Your task:
Every line of the listing must be reproduced as it stands. Leave the images behind.

Records shown:
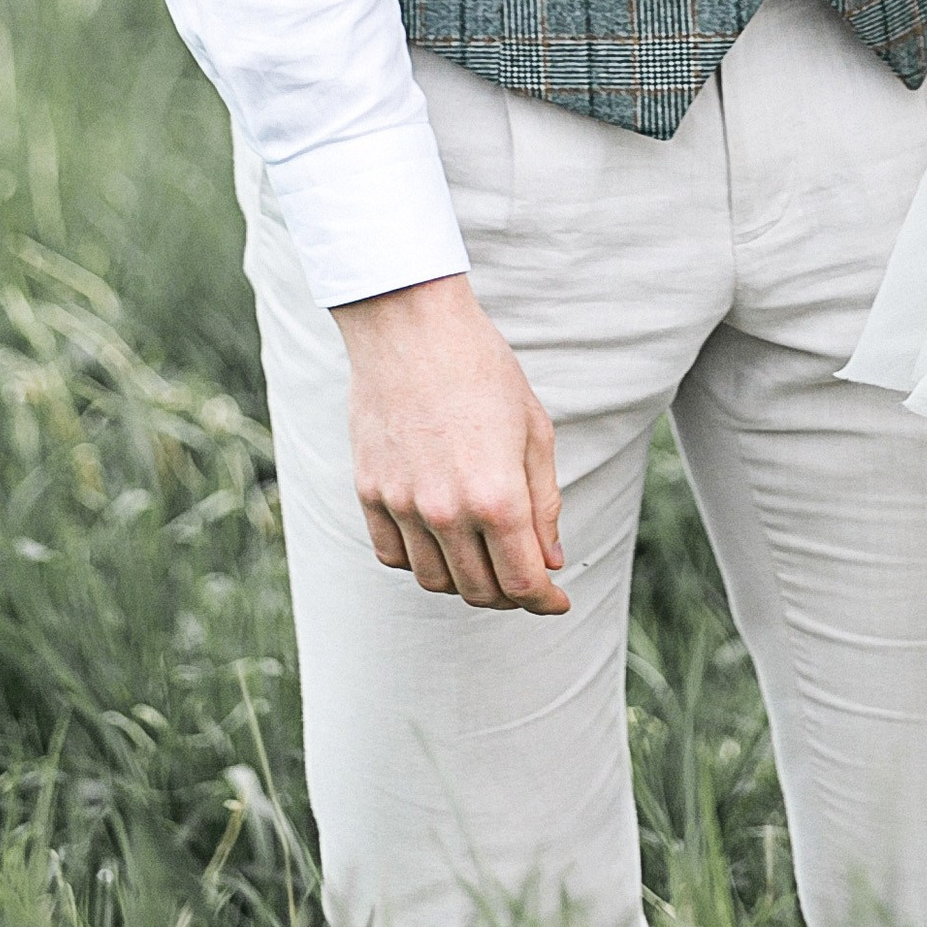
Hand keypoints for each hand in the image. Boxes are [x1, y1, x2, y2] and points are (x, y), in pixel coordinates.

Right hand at [331, 273, 567, 614]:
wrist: (411, 325)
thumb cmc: (483, 369)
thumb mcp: (534, 430)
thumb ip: (544, 503)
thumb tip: (550, 560)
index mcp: (498, 497)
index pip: (523, 582)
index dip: (546, 601)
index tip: (557, 601)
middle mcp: (447, 511)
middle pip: (479, 591)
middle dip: (510, 594)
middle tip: (523, 577)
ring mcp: (402, 504)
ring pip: (434, 580)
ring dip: (464, 580)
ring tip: (482, 556)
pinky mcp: (370, 491)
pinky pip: (392, 555)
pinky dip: (418, 560)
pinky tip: (437, 539)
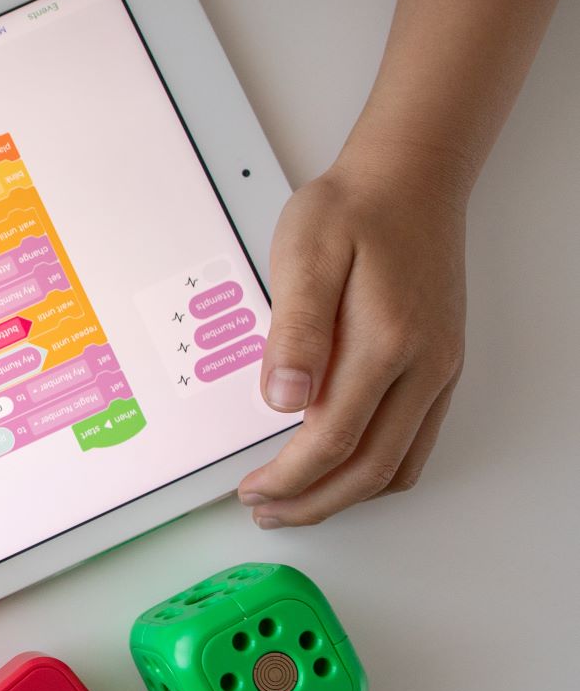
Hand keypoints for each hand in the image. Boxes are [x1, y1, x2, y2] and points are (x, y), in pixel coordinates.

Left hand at [238, 150, 466, 526]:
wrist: (409, 180)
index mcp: (385, 342)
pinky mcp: (440, 367)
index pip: (333, 439)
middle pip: (370, 470)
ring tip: (294, 500)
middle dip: (313, 502)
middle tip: (265, 510)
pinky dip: (375, 472)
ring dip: (345, 496)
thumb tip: (284, 399)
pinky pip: (415, 442)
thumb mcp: (306, 255)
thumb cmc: (352, 211)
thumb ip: (295, 330)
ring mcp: (438, 369)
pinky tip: (338, 469)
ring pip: (399, 465)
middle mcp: (423, 365)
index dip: (288, 477)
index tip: (251, 489)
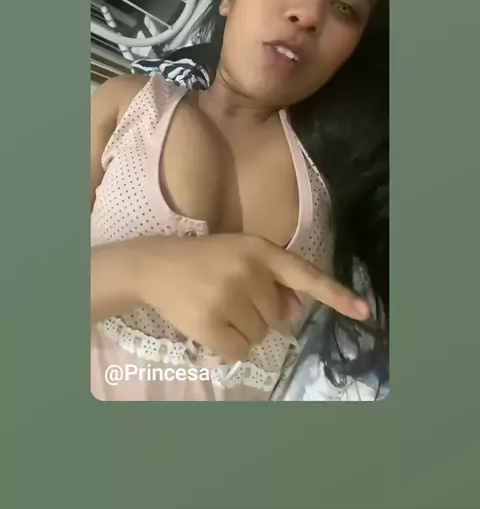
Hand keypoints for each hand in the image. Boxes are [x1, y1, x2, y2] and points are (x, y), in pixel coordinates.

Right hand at [131, 233, 369, 362]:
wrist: (156, 266)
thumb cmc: (206, 260)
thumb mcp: (243, 257)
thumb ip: (274, 281)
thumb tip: (294, 311)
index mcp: (261, 250)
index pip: (305, 275)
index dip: (336, 294)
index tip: (364, 311)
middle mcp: (249, 271)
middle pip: (279, 316)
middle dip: (260, 312)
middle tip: (230, 295)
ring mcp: (229, 297)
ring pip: (261, 335)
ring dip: (244, 328)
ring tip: (217, 305)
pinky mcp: (211, 323)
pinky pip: (241, 351)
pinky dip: (229, 345)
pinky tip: (211, 324)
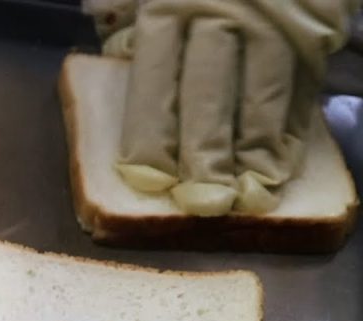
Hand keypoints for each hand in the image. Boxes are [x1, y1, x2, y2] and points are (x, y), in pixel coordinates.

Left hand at [114, 0, 358, 215]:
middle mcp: (218, 18)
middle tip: (201, 201)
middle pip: (207, 94)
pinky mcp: (311, 37)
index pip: (154, 82)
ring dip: (253, 154)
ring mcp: (270, 27)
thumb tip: (107, 89)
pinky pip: (301, 92)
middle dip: (204, 153)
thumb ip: (133, 38)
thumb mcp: (150, 0)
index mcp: (166, 10)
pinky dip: (291, 136)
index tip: (148, 181)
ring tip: (244, 196)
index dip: (152, 136)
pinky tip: (278, 170)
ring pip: (261, 98)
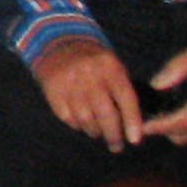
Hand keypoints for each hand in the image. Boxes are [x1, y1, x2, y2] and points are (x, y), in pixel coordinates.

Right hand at [31, 36, 145, 148]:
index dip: (132, 121)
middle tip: (116, 145)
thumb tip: (134, 125)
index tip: (134, 140)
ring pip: (86, 119)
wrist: (57, 42)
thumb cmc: (93, 61)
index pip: (126, 98)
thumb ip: (123, 91)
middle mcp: (89, 73)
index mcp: (109, 66)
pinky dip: (76, 124)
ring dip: (94, 131)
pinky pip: (68, 117)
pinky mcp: (52, 89)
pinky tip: (81, 122)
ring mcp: (69, 82)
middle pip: (105, 114)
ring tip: (98, 132)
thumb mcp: (113, 66)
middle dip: (113, 135)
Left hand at [142, 37, 186, 145]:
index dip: (164, 125)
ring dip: (172, 131)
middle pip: (186, 133)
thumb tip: (156, 85)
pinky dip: (183, 130)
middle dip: (162, 129)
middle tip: (142, 118)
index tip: (144, 126)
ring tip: (154, 116)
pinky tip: (170, 117)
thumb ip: (176, 68)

Response for this exercise:
Hand keypoints for each hand in the image. Boxes are [x1, y1, x2, y2] and points are (x, y), in pixel coordinates.

Right hand at [331, 273, 567, 614]:
wrist: (411, 325)
thumb cmc: (483, 369)
thumb mcp: (534, 430)
thumb ip: (544, 503)
thumb tip: (550, 560)
index mcp: (498, 497)
index pip: (523, 582)
index dip: (546, 601)
index tip: (557, 601)
middle mcp: (447, 511)
middle pip: (479, 591)
middle dip: (510, 594)
middle tip: (523, 577)
ring mcp: (402, 504)
ring pip: (434, 580)
ring dip: (464, 580)
ring tip: (482, 556)
pinky mcp: (370, 491)
pinky pip: (392, 555)
pinky dip: (418, 560)
pinky tip: (437, 539)
Hand keypoints for each hand in the image. Boxes are [x1, y1, x2, y2] and points are (x, y), in pixel coordinates.

Left hand at [238, 150, 466, 526]:
wrist: (409, 180)
index mcp: (385, 342)
pinky mcp: (440, 367)
index pip: (333, 439)
middle pip: (370, 470)
ring tip: (294, 500)
middle dip: (313, 502)
middle tip: (265, 510)
pinky dip: (375, 472)
ring dip: (345, 496)
thumb tip: (284, 399)
pinky pip: (415, 442)
thumb mcp: (306, 255)
thumb cmc: (352, 211)
thumb ip: (295, 330)
ring mcp: (438, 369)
pinky tip: (338, 469)
ring pip: (399, 465)
middle mcp: (423, 365)
index dip: (288, 477)
index tip: (251, 489)
Hand keypoints for each hand in the image. Boxes are [x1, y1, x2, y2] and points are (x, y), in pixel coordinates.

Right hand at [131, 233, 369, 362]:
wrist: (156, 266)
thumb cmc: (206, 260)
thumb mcp: (243, 257)
thumb ip: (274, 281)
thumb tip: (294, 311)
index mcp: (261, 250)
index pip: (305, 275)
index dip: (336, 294)
index tip: (364, 311)
middle mcp: (249, 271)
middle pip: (279, 316)
middle dip: (260, 312)
middle tip: (230, 295)
ring mcp: (229, 297)
ring pip: (261, 335)
ring dip: (244, 328)
ring tip: (217, 305)
pinky mcp: (211, 323)
pinky pip: (241, 351)
pinky dip: (229, 345)
pinky tip: (211, 324)
Hand keypoints for each hand in the image. Boxes are [x1, y1, x2, y2] and points are (x, y), in pixel coordinates.

Left hand at [114, 0, 358, 215]:
middle mcp: (218, 18)
middle tip: (201, 201)
middle pip: (207, 94)
pinky mcp: (311, 37)
index pip: (154, 82)
ring dip: (253, 154)
ring mcp: (270, 27)
thumb tip: (107, 89)
pinky pip: (301, 92)
middle dip: (204, 153)
thumb ip: (133, 38)
thumb mcp: (150, 0)
index mcp: (166, 10)
pinky dip: (291, 136)
index tip: (148, 181)
ring tip: (244, 196)
index dip: (152, 136)
pinky tip: (278, 170)
ring pip: (261, 98)
Hand keypoints for each hand in the image. Boxes are [x1, y1, x2, y2] and points are (x, y), in pixel coordinates.

Right hand at [31, 36, 145, 148]:
index dip: (132, 121)
middle tip: (116, 145)
thumb tip: (134, 125)
index tip: (134, 140)
ring pip: (86, 119)
wrist: (57, 42)
thumb cmc: (93, 61)
index pip: (126, 98)
thumb ip: (123, 91)
middle mcp: (89, 73)
index mcp: (109, 66)
pinky dip: (76, 124)
ring dip: (94, 131)
pinky pip: (68, 117)
pinky mcp: (52, 89)
pinky tip: (81, 122)
ring mcp: (69, 82)
middle pip: (105, 114)
ring tip: (98, 132)
thumb mcp: (113, 66)
middle dip: (113, 135)
Left hand at [142, 37, 186, 145]:
index dip: (164, 125)
ring dip: (172, 131)
middle pip: (186, 133)
thumb tip: (156, 85)
pinky dip: (183, 130)
middle dip: (162, 129)
middle tip: (142, 118)
index tip: (144, 126)
ring tip: (154, 116)
pinky tip: (170, 117)
thumb ip: (176, 68)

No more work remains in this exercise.